Using the information:
[1] Could you copy the Utopia discussion, starting with "The use of soundtrack" and going on through "who) they are."?
[2] Can you turn the paragraph of the Utopia discussion that begins "The use of soundtrack in Utopia" into a short list of its main points?

Document section:
========================

And that’s Martha all over.  She’s all about the task at hand.  When the romance interferes with that, she’s not pleased.  When the romantic unpleasantness is because Ten is a dick, she’s doubly displeased.  But she has no instinctive bitterness towards the other women themselves.

Just rewatched Utopia.

Reblogged from queelez

queelez:

mumblingsage:

tenlittlebullets:

dolblathanna:

tenlittlebullets:

The use of soundtrack in Utopia made me almost fucking bawl last time I watched it.  It’s not just that This is Gallifrey plays the first time Ten and Yana lock eyes, it’s that that’s the very first time you ever hear it.  You don’t even get it in Gridlock when Ten is describing his home planet in loving detail and angsting about being the last of the Time Lords—it’s like Gallifrey only becomes real again when another Time Lord shows up, and then the soundtrack INSTANTLY kicks in, even though they’re talking about something else and don’t even recognize each other for what (and who) they are.

The entire episode makes me want to bawl though.  The whole finale is full of bright, shining promises that turn out to be poison just under the surface—Utopia, Harold Saxon, the Toclafane, Gallifrey itself.  I can’t watch Ten and Yana radiate starry-eyed infatuation at each other without overflowing with feeeeels, because like all the best lies, that one is based on a grain of truth: if the Doctor and the Master hadn’t hated each other, they would’ve fucking adored each other.  But the enmity runs way too deep to ever be undone.  It’s like… it’s like… well, it’s like landing at the end of the universe expecting nothing but barren space, and finding life and hope and joy and humanity, and realizing they’re all pinning their hopes on a monstrosity.  Or like eking the best existence you can out of a barren, thankless life, giving up all hope of anything but eventual rest in oblivion, and then a brilliant wonderful man shows up to tell you you’re a genius who would’ve been worshipped throughout the worlds and he can take you there.  And then you open the watch.

Yes, this. And then I’ve also rembered the title is “This Is Gallifrey, Our Childhood, Our Home”. And it was there when Professor Yana grabbed Doctor’s hand and dragged him somewhere and Doctor just came along with a smile. And when they were working together and when they were just being brilliant and there was this “starry-eyed infatuation” everywhere. So in the end it gave me kind of Theta/Koschei feels as well.

Oh yeah, definitely that too.  I’m probably the only Doctor/Master shipper in existence who doesn’t think they were BFFs back at the Academy, but even if they were rivals, there must’ve been a sense of “dammit, I don’t trust you any further than I can throw you, but we’re the only ones brilliant and unconventional enough to understand each other and we’d do amazing work together if we weren’t sabotaging each other at every turn—why do you have to be so insufferable?”  So even then, it’s a tantalizing glimpse of what might have been and what they’ve probably both wished for at some point.

========================

Extracted data:
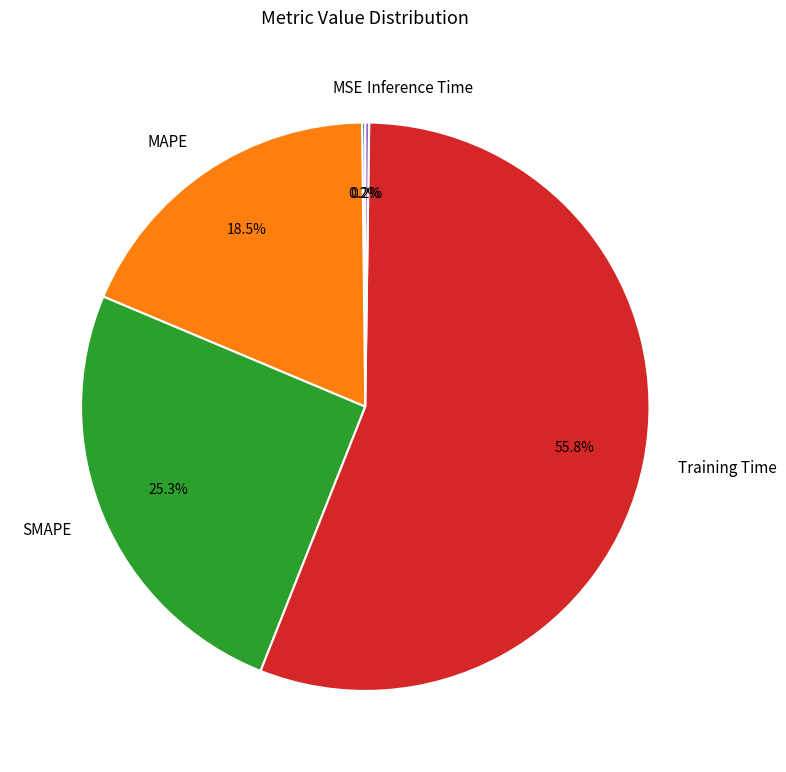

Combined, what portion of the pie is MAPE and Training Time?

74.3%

========================

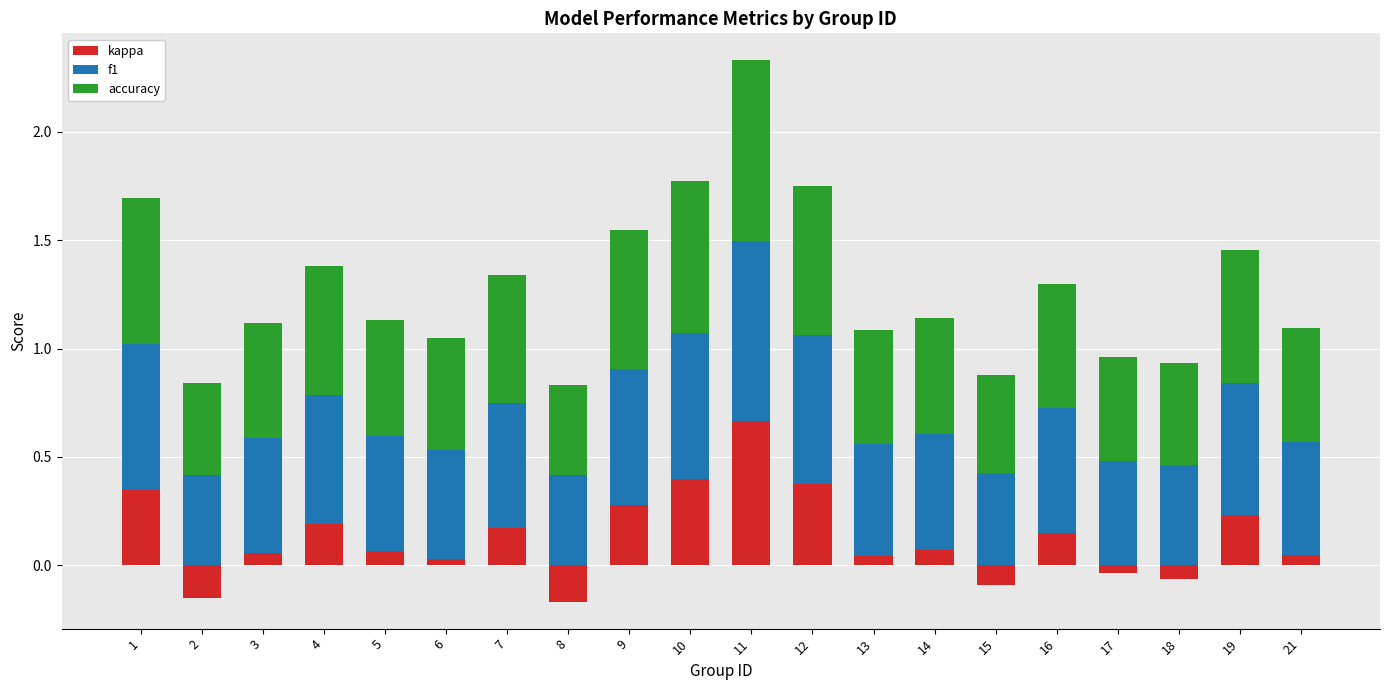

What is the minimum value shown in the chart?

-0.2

========================

Solutions to each task:
[1]
The use of soundtrack in Utopia made me almost fucking bawl last time I watched it.  It’s not just that This is Gallifrey plays the first time Ten and Yana lock eyes, it’s that that’s the very first time you ever hear it.  You don’t even get it in Gridlock when Ten is describing his home planet in loving detail and angsting about being the last of the Time Lords—it’s like Gallifrey only becomes real again when another Time Lord shows up, and then the soundtrack INSTANTLY kicks in, even though they’re talking about something else and don’t even recognize each other for what (and who) they are.

[2]
- The soundtrack in Utopia almost made the writer cry during the last viewing.
- "This is Gallifrey" plays the first time Ten and Yana lock eyes, and that is the first time the piece is ever heard.
- It doesn't play in Gridlock, even when Ten lovingly describes his home planet and agonizes over being the last of the Time Lords.
- Gallifrey seems to become real again only when another Time Lord appears. The music starts instantly, even though the two are talking about something else and don't recognize each other.